**Work task**:
Nothing but a number should be given: how many lines in the entries below include the string "рынков".

--- Data provided Enclosed Below ---

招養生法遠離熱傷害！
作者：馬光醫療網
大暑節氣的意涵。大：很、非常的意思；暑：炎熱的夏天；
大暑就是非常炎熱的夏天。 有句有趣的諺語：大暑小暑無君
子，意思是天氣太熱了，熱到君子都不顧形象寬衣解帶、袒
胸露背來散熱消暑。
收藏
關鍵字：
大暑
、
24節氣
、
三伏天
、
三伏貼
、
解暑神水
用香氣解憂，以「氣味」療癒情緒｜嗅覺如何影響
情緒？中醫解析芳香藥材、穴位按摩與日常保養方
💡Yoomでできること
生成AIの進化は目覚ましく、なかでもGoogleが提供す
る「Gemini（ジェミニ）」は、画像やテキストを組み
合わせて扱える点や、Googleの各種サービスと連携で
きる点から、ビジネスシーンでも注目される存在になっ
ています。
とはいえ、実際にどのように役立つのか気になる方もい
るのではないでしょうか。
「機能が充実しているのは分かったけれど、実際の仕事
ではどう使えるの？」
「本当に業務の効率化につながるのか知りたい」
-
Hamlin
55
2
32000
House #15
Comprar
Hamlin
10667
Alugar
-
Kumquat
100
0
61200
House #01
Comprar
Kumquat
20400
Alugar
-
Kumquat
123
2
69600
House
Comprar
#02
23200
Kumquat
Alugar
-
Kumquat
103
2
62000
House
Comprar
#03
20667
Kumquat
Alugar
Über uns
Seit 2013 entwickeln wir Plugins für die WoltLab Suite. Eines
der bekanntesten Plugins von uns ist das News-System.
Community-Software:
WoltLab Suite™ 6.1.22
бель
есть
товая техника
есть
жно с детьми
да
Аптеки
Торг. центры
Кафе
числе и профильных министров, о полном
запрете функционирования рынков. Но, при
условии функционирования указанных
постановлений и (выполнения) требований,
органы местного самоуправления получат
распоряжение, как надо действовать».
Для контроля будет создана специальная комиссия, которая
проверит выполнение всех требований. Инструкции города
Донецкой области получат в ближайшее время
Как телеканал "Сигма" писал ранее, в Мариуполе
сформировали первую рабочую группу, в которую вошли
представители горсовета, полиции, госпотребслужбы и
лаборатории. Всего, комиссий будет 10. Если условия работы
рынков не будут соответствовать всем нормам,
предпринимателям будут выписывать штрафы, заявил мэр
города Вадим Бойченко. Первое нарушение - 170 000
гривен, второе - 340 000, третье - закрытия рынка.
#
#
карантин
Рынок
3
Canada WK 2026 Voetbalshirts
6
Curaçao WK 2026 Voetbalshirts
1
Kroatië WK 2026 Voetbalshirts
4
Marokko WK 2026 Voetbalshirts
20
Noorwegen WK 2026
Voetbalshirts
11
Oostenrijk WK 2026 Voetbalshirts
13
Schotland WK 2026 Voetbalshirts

--- End of Enclosed Data provided ---

**Answer box**:
2